## Work order
According to the passage on the movement's Norwegian and Finnish branches, in what year was the Finnish Resistance Movement founded, and by whom?

## Provided text
+--
It took several years before a second attempt was made to re-establish the NMR’s Norwegian branch. In 2010, Haakon Forwald, mostly known as a former member of the Swedish black metal band Dissection (Lindberg, 2014), joined the Swedish branch as NMR’s only Norwegian member. This followed several attempts to reach out to the defunct Norwegian branch. Forwald was soon promoted to leader of a resurrected Norwegian branch and given the task of rebuilding it. Later that year, a Norwegian version of NMR’s website, Nordfront, went online, mainly containing articles from the Swedish site translated into Norwegian. However, slowly but surely, activism reports began appearing on the Norwegian website as well, usually about night-time sticker raids (Ravndal, 2019). 

Save its first years, the resurrected Norwegian branch was involved in few public activities, especially. This pattern changed post-2016, and Norwegian activists started carrying out more public activities (Martinsen et al, 2017). However, NMR’s Norwegian membership is much smaller than the Swedish and Finnish divisions. The Norwegian NMR also appears to be largely dependent on its Swedish mother organization. More Swedish than Norwegian activists have been involved in the few public events NMR has organized in Norway (Ravndal, 2018). Still, NMR has grown, however slightly, and counts several “nests” in Norway (Lindberg, 2014).

Finland

The Finnish Resistance Movement (Suomen vastarintaliike, SVL) was founded in 2008 by Esa Henrik Holappa (Hietikko, 2016b) following approval by the NMR (Wiman & Svensson, 2018). It immediately became the most militant Finnish Nazi organization. From its inception in 2008 until Holappa stepped down in 2012, he served as the official leader of the SVL and was one of the few members who operated openly under his own name (Strømmen, 2017). 

Holappa’s decision to establish a Finnish branch of NMR was highly influenced by the American veteran activist Richard Scutari, who is currently serving a 60-year prison sentence for his involvement in the American terrorist organization The Order, and was pen pals with Holappa. At the age of 17, Holappa started writing letters to Scutari. Holappa and Magnus Söderman—another of Scutari’s pen pals—have published their correspondences as a tribute to Scutari. (Söderman & Holappa, 2011). The book shows how Scutari put Holappa and Söderman in contact with each other, and how he advised Holappa to establish a Finnish version of NMR under the auspices of Söderman and the larger NMR (Ravndal, 2019).
+--
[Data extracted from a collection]

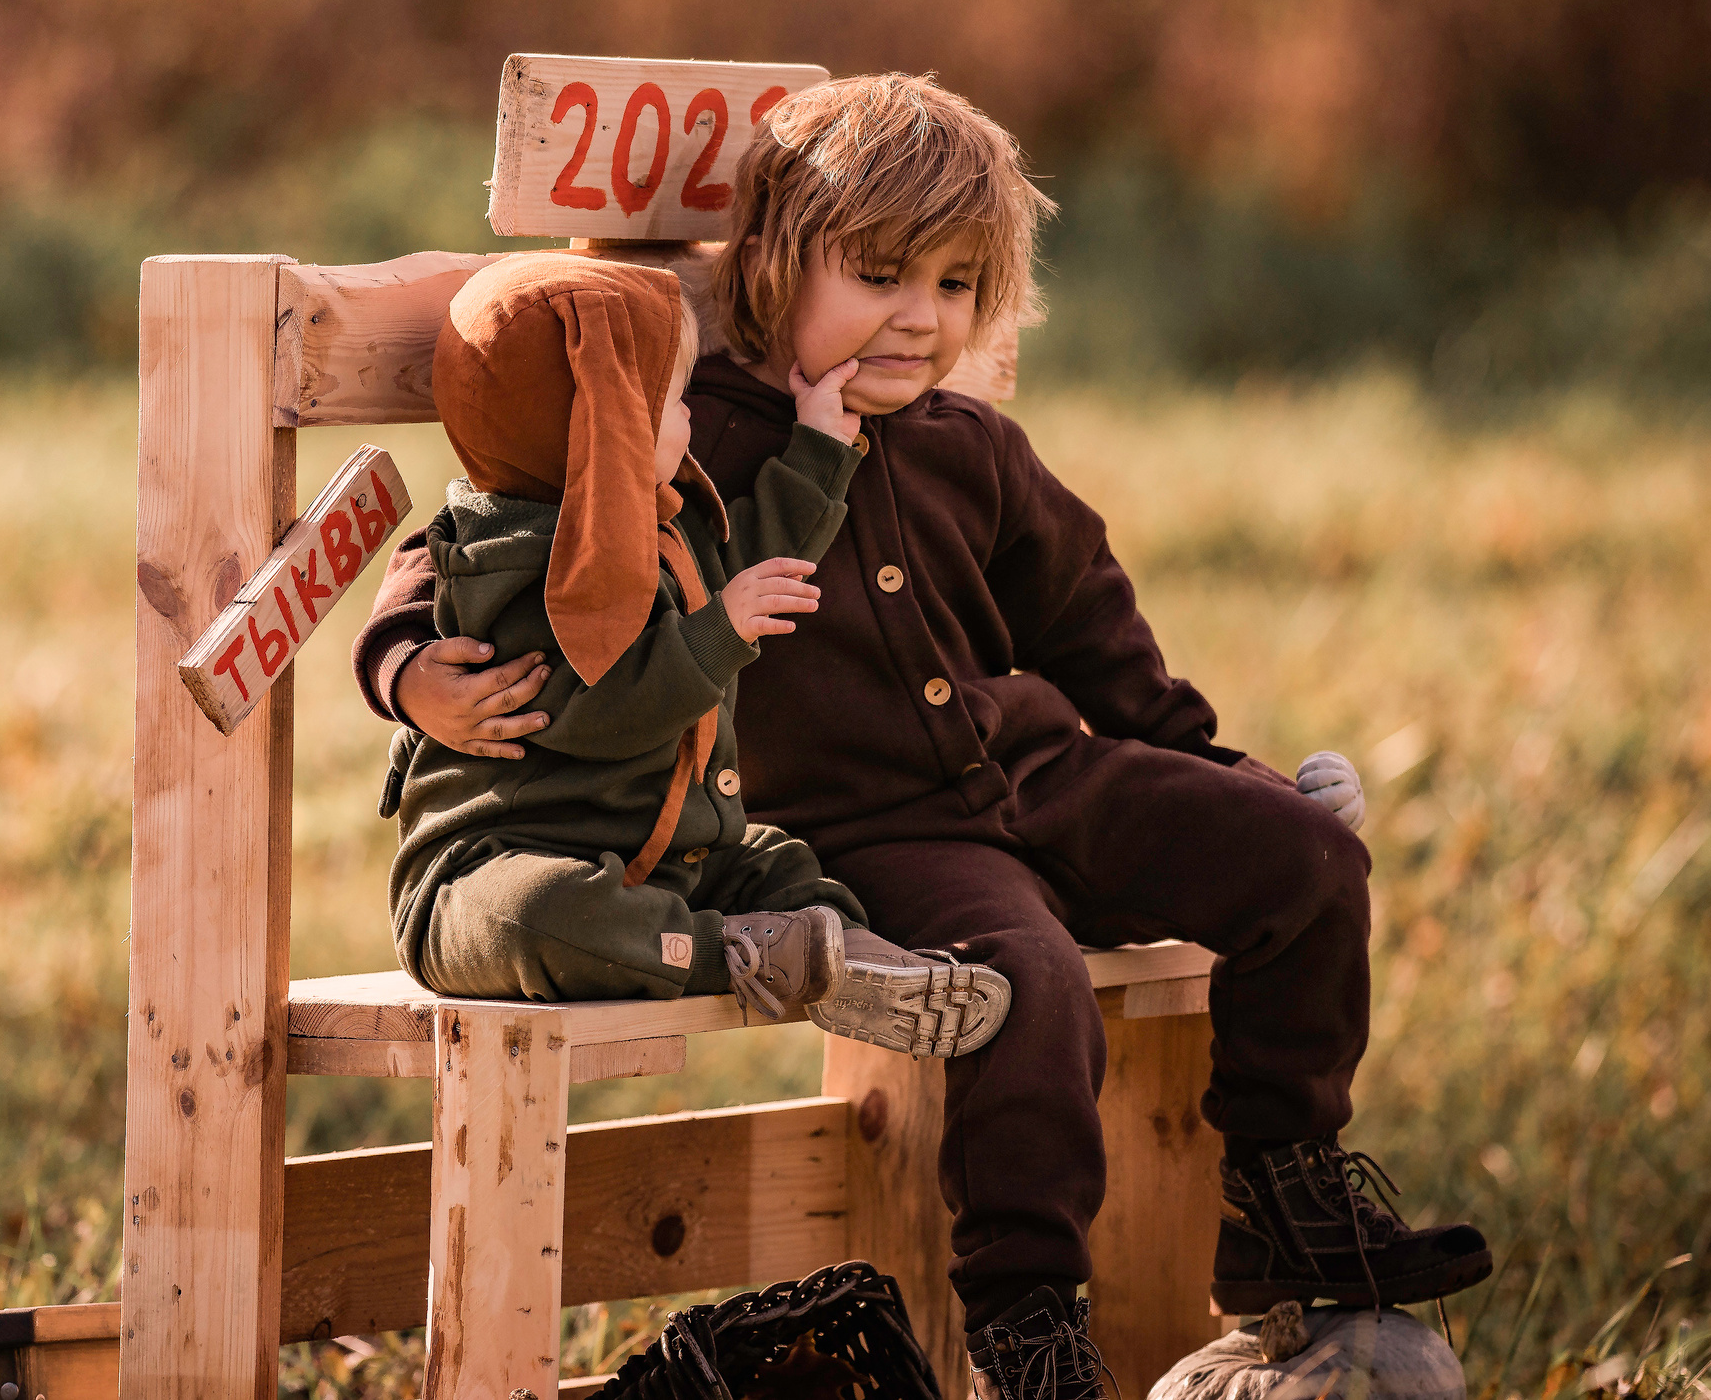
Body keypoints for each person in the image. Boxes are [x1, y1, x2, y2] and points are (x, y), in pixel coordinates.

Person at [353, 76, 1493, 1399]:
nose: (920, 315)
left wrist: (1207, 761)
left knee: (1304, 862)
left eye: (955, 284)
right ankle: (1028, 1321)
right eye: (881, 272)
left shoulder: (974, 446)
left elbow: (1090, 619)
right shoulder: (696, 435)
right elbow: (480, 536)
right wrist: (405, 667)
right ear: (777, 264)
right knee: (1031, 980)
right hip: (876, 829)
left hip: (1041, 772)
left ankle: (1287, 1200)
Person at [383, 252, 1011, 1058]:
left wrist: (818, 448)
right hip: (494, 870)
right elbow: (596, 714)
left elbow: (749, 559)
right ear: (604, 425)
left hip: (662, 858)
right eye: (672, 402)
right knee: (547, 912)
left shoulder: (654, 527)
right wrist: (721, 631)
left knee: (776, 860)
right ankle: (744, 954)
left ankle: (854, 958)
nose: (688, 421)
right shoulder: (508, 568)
+--
## Answer
It was founded in 2008 by Esa Henrik Holappa.